- **Document text**:
::::::::::
Closed L1ghtman2k closed 1 year ago
What is your cluster size ? How many reports do you have ?
I have included this info in the slack thread, but just in case:
Also, some info about cluster:
number of nodes: 25
k8s version 1.22
number of pods: 760
Kyverno info:
Version1.9
deployed via helm,
all policies are in audit mode
There is a policy that catches */* (initial OOM was caused because we were trying to adjust proper requests/limits)
::::::::::
- **Data lines**:
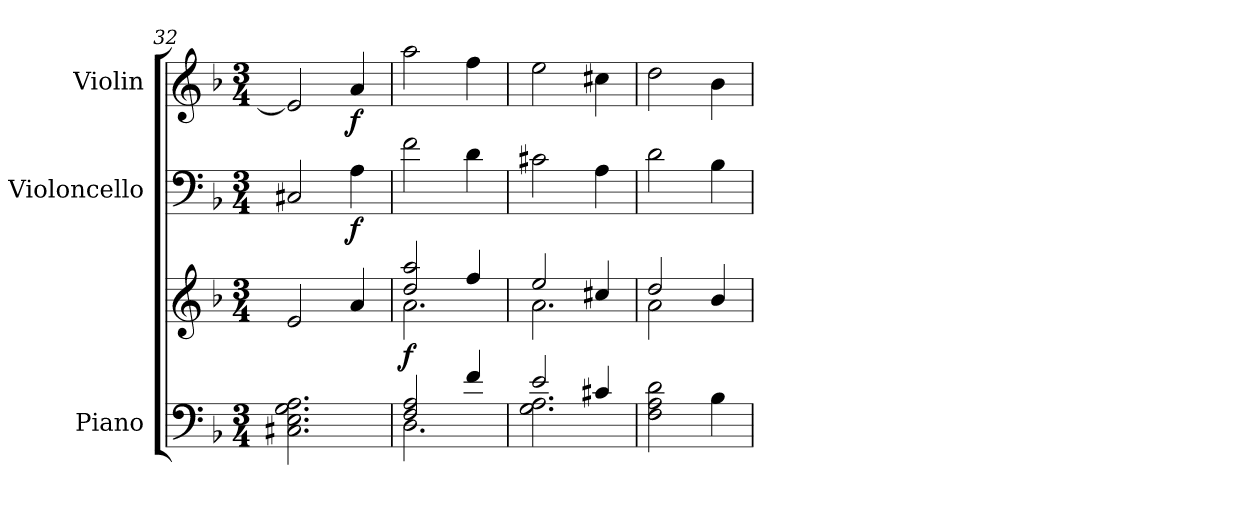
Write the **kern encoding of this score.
::::::::::
- **Request**: In the Kyverno issue thread, transcribe the part that begins with the words "I have included" and ends with "adjust proper requests/limits)".

- **Task response**:
I have included this info in the slack thread, but just in case:
Also, some info about cluster:
number of nodes: 25
k8s version 1.22
number of pods: 760
Kyverno info:
Version1.9
deployed via helm,
all policies are in audit mode
There is a policy that catches */* (initial OOM was caused because we were trying to adjust proper requests/limits)